▶ To be done
• 1. Transcribe the comment thread, starting at "Though as the" and ending at "Ben said...".
• 2. Summarize the comment thread in two sentences.
• 3. In the comment thread, what does JG say is happening to the money multiplier?

▶ Quoted text
———
Is the rise in reserves a truly accurate picture though? Previously the reserve amount was a good gauge of how much money was in the economy, since it represented an opportunity cost of earning interest.

However, just recently, the Fed announced plans to pay interest ( on deposits. So, the true figures are quite muddled.

This paper from the New York Fed talks about it:

save_the_rustbelt said...

This color scheme is impossible to read for those of us in the bifocal crowd.


G in Berlin said...

I agree. White on black is not readable and I don't need glasses (yet). Please change your theme.

THEGAP said...

I have a question. Is your theory working for all countries? If so why not spending a huger amount of public money all over the world to have better results?
A part this question I would like to stress that you never compare the creation of money by the FED with the US GDP and its growth. As far as I know and as huge is the spending it is less than one year of GDP. Which is less than the creation of money in Europe by the ECB. According to you does it matter? Can we say that this creation of money is an anticipation of the creation of wealth and if it will be equal or superior and only in this case it will not be painful or inflationist?

Foodie said...

Like a few others -- my eyesight is decent but white on black is not conducive to a text heavy blog. If it was just pictures, then maybe

JG said...

Ye olde MV=PQ?

Looking at Fred I see the monetary base is shooting straight up while the money multiplier is plunging straight down, by just about offsetting amounts.

Though as the multiplier gets back to normal (we hope) it seems there'll be plenty of time to get the base back to normal too.

NAIRU seems persuasive enough as cause of inflation/deflation -- but as to it trumping the money supply's effects on prices, perhaps it is so only within the limited range of our experience? (Happily limited.)

I.e., if the govt started paying its bills with freshly printed cash, like Weimar or Mugabe's Zimbabwe, do we doubt that it could lift both unemployment and inflation, a lot, together?

Let's not test that thought.

Ben said...

OK, non-economist here, so forgive my ignorance - how does one demonetize debt? In other words, I can see that the Fed has printed massive amounts of money to deal with our crisis situation. You contend that inflation is not an immediate concern because other, deflationary forces are more powerful and thus it is okay to print all this money.

But when the economy recovers and the deflationary forces subside, how does demonetization occur? If there was previously 1 trillion dollars outstanding and now there is 2 trillion, it seems that each dollar will be worth half as much. The Fed/Treasury could buy back some of the money, I guess, but it seems like this would have serious repercussions as well.

M said...

Learn to trust your own intuition again. Go to for more details.

Andy Harless said...
———
▶ Excerpted records
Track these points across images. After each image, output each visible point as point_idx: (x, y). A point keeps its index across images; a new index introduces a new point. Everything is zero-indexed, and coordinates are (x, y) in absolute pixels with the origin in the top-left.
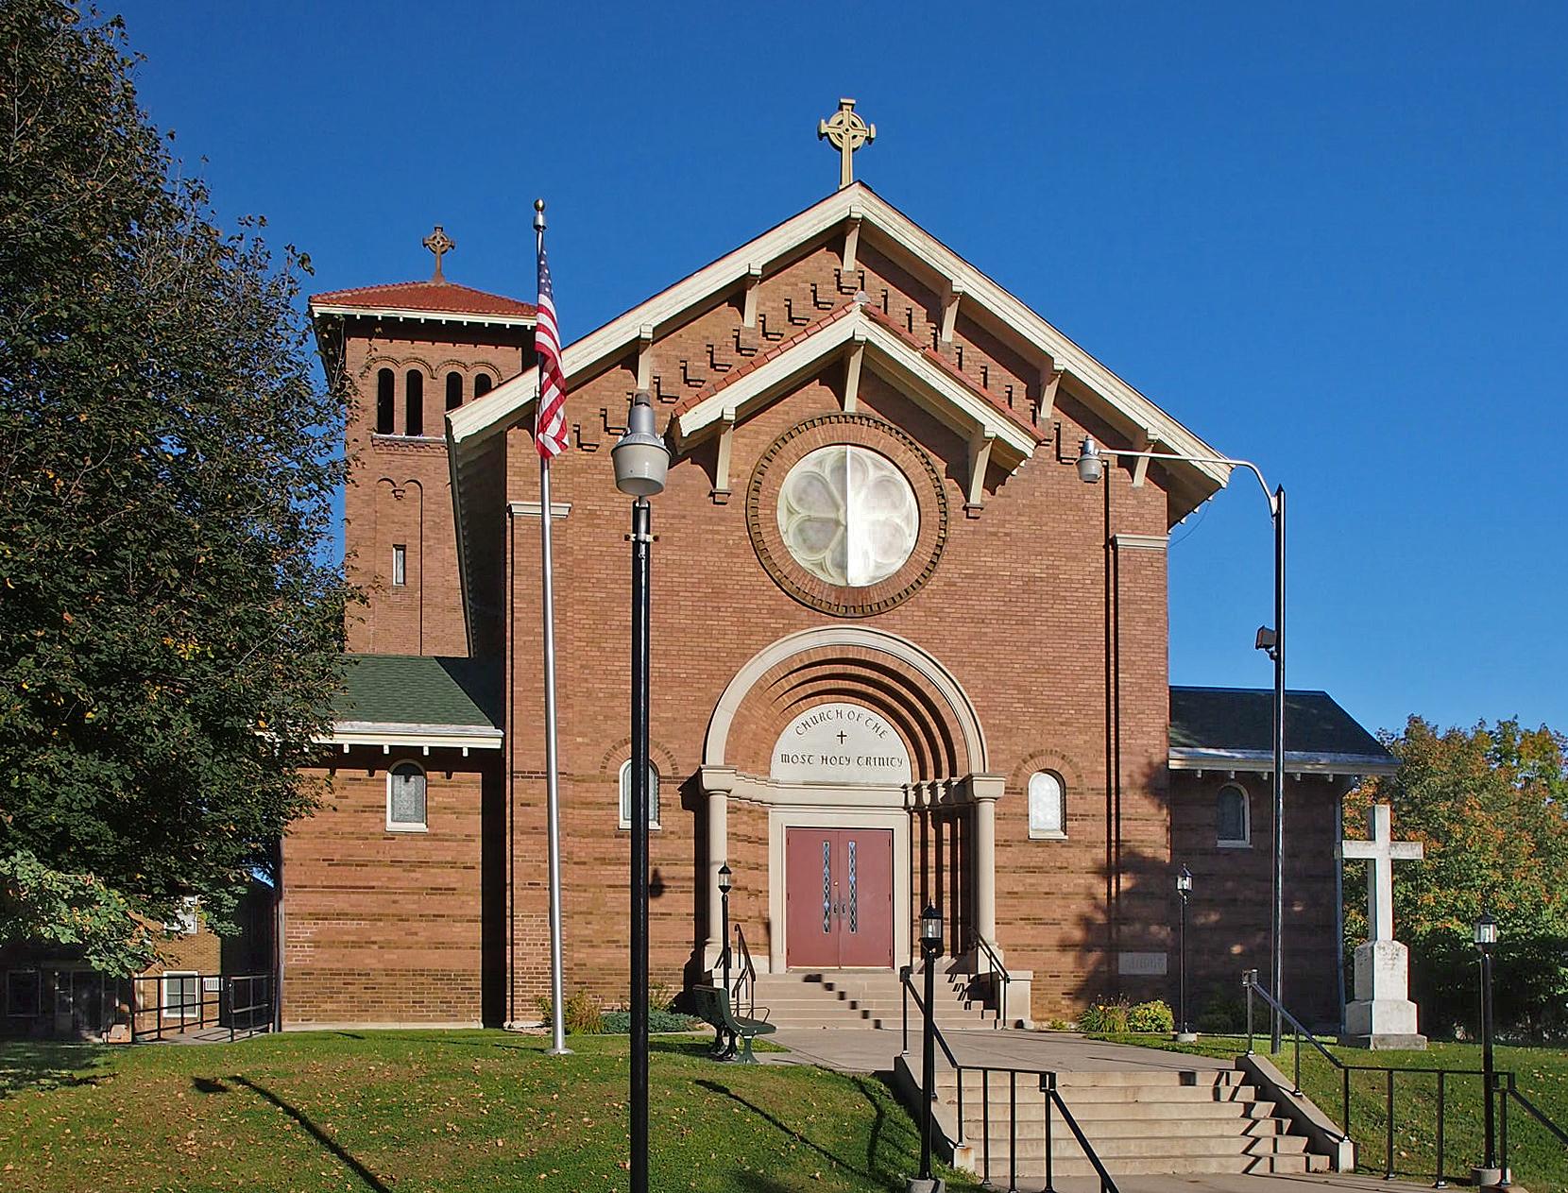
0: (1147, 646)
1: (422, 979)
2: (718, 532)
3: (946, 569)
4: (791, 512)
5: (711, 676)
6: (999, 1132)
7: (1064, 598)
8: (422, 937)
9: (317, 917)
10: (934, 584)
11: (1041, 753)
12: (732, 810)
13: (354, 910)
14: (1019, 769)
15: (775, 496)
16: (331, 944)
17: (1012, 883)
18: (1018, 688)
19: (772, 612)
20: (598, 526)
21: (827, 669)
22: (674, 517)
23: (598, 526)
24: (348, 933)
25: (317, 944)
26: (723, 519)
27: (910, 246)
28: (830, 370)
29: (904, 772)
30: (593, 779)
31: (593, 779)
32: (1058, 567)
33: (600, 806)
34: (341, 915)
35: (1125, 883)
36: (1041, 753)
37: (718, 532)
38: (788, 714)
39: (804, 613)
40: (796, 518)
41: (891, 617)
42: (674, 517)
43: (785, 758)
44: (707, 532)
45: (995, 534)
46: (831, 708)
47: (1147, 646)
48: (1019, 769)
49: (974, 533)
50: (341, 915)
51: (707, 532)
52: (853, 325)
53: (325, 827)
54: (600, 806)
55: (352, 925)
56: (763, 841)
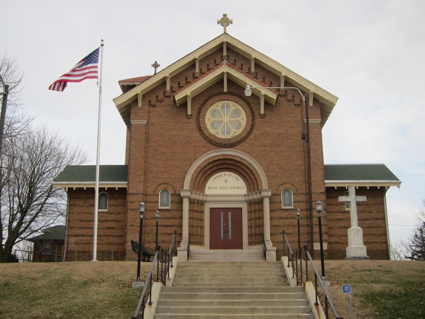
0: (316, 151)
1: (104, 254)
2: (188, 126)
3: (255, 132)
4: (209, 120)
5: (186, 165)
6: (299, 270)
7: (290, 139)
8: (105, 241)
9: (76, 236)
10: (251, 136)
11: (285, 183)
12: (190, 203)
13: (86, 234)
14: (278, 188)
15: (205, 115)
16: (80, 244)
17: (89, 231)
18: (277, 164)
19: (203, 147)
20: (155, 126)
21: (220, 162)
22: (176, 122)
23: (155, 126)
24: (85, 240)
25: (76, 244)
26: (190, 122)
27: (240, 48)
28: (219, 82)
29: (244, 191)
30: (151, 195)
31: (151, 195)
32: (288, 130)
33: (153, 202)
34: (83, 235)
35: (4, 247)
36: (285, 183)
37: (188, 126)
38: (210, 175)
39: (213, 147)
40: (210, 121)
41: (239, 147)
42: (176, 122)
43: (209, 188)
44: (185, 126)
45: (269, 122)
46: (223, 173)
47: (316, 151)
48: (278, 188)
49: (263, 122)
50: (83, 235)
51: (185, 126)
52: (224, 69)
53: (80, 211)
54: (153, 202)
55: (85, 238)
56: (202, 212)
———
▶ Task results
• 1.
Though as the multiplier gets back to normal (we hope) it seems there'll be plenty of time to get the base back to normal too.

NAIRU seems persuasive enough as cause of inflation/deflation -- but as to it trumping the money supply's effects on prices, perhaps it is so only within the limited range of our experience? (Happily limited.)

I.e., if the govt started paying its bills with freshly printed cash, like Weimar or Mugabe's Zimbabwe, do we doubt that it could lift both unemployment and inflation, a lot, together?

Let's not test that thought.

Ben said...

• 2. Several commenters question how the Fed's money creation relates to inflation: one says that paying interest on deposits muddles the reserve figures, and another asks how the extra money would be withdrawn once the economy recovers. Other commenters complain that the blog's white-on-black color scheme is hard to read.

• 3. It is plunging straight down, roughly offsetting the rise in the monetary base.